Sisters of the Cross
Alexei Remizov Roger Keys (Translator) Brian Murphy (Translator)
Columbia University Press (DECEMBER) Hardcover $30 (192pp) 978-0-231-18542-4
In gorgeous prose, the novel blends together seemingly disparate narratives to form a harmonious whole.
In Sisters of the Cross, Alexei Remizov captures the strata of human experiences via evocative imagery and scintillating language.
An unassuming and meticulous clerk, Piotr Alekseevich Marakulin, is fired when a mistake is found in his books. Left to wonder if someone has set him up to fail, he is forced to scrape by on odd jobs. A combination of his inner and outer landscapes form the stage for Marakulin’s psychological and spiritual development.

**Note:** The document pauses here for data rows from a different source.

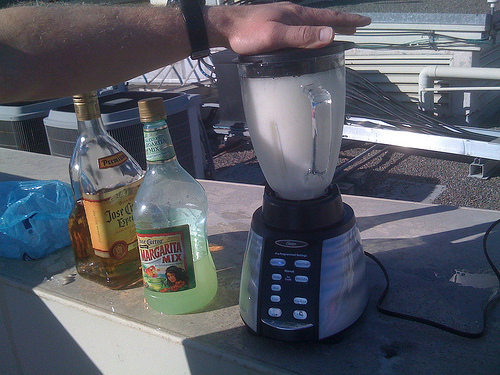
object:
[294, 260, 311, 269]
button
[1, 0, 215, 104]
arm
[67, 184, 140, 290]
beverage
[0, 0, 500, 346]
setup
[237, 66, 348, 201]
beverages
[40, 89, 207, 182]
units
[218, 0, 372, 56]
hand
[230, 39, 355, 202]
blender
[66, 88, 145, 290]
bottle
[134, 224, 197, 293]
label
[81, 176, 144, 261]
label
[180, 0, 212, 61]
band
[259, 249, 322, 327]
buttons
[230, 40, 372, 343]
blenders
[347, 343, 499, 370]
surface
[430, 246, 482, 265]
shadows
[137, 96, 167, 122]
cap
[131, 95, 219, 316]
bottle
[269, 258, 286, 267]
button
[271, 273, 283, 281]
button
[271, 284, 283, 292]
button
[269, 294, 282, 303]
button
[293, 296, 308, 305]
button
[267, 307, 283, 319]
button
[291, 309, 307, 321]
button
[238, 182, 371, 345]
blender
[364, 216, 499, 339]
cord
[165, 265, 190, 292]
woman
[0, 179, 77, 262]
bag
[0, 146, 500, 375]
table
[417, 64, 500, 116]
pipe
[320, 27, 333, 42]
fingernail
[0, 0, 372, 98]
man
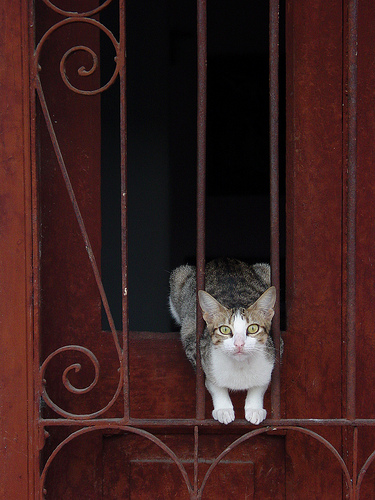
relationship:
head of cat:
[196, 287, 278, 361] [167, 256, 284, 424]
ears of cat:
[198, 285, 278, 322] [167, 256, 284, 424]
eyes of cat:
[217, 323, 260, 337] [167, 256, 284, 424]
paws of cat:
[212, 408, 268, 424] [167, 256, 284, 424]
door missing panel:
[0, 1, 374, 500] [130, 458, 253, 500]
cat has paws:
[167, 256, 284, 424] [212, 408, 268, 424]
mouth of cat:
[231, 351, 248, 358] [167, 256, 284, 424]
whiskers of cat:
[204, 342, 278, 361] [167, 256, 284, 424]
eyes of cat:
[218, 325, 232, 338] [167, 256, 284, 424]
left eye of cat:
[244, 323, 260, 335] [167, 256, 284, 424]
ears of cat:
[198, 289, 231, 325] [167, 256, 284, 424]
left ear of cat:
[252, 284, 277, 317] [167, 256, 284, 424]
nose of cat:
[233, 339, 244, 349] [167, 256, 284, 424]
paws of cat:
[212, 408, 235, 425] [167, 256, 284, 424]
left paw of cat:
[242, 407, 267, 426] [167, 256, 284, 424]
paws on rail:
[212, 408, 268, 424] [40, 418, 374, 427]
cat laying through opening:
[167, 256, 284, 424] [205, 48, 270, 418]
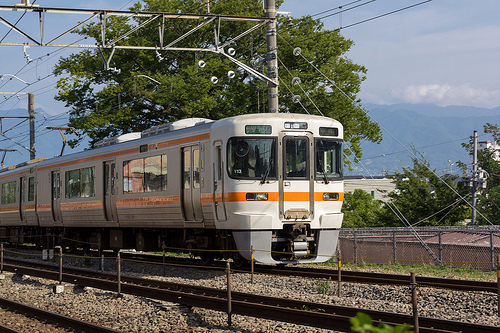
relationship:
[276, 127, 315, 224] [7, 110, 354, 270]
door on train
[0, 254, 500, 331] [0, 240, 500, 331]
gravel along train tracks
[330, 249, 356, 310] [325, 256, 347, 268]
post with stripe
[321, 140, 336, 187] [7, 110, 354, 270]
wiper in train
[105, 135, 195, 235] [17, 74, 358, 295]
window on train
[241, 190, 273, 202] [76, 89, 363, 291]
headlight on train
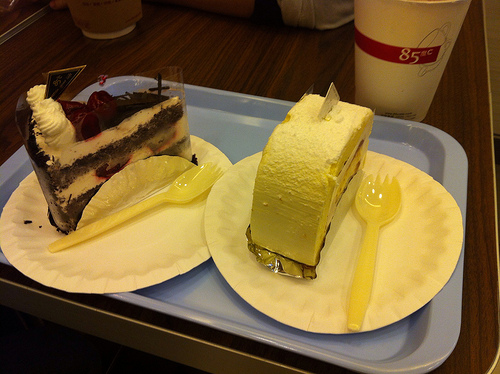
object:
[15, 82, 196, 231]
cake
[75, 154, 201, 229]
paper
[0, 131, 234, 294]
plate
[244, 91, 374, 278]
cake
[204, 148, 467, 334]
plate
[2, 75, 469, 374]
tray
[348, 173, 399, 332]
utensil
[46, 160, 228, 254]
utensil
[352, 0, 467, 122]
cup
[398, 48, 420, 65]
number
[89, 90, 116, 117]
cherry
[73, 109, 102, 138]
cherry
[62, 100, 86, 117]
cherry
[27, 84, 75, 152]
topping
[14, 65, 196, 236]
wrapper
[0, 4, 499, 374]
table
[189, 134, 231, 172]
edge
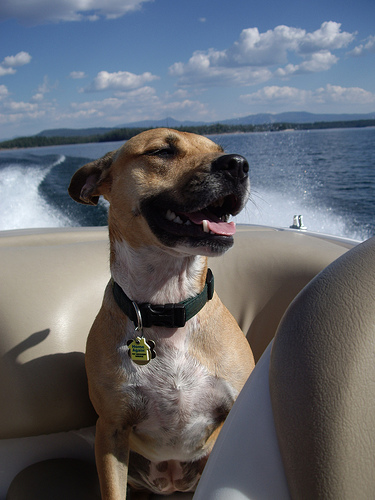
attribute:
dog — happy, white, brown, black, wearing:
[56, 96, 281, 461]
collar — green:
[71, 234, 245, 343]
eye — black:
[136, 121, 197, 169]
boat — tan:
[1, 140, 348, 409]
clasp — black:
[142, 282, 216, 333]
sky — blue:
[102, 13, 296, 98]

His room in Burkov House places him in the midst of a menagerie of characters, mainly women. The wizened Akumovna tells fortunes with playing cards and “rolls around the earth” to escape a traumatic past. Adoniia idolizes living saints and seeks them out whenever possible. Verochka, the target of Marakulin’s unrequited love, is determined to assert herself in Russian theater, but instead traverses the path of prostitution. Such women exert a profound influence over Marakulin as he wrestles with existential questions and economic hardship.
In gorgeous prose, the novel blends together the seemingly disparate narratives of its individual characters to form a harmonious whole. The narrative sings of age-old dichotomies—rich and poor, truth and illusion, love and lust. Phrases, sentences, and even entire paragraphs occasionally resurface throughout, like motifs in a symphony of human suffering.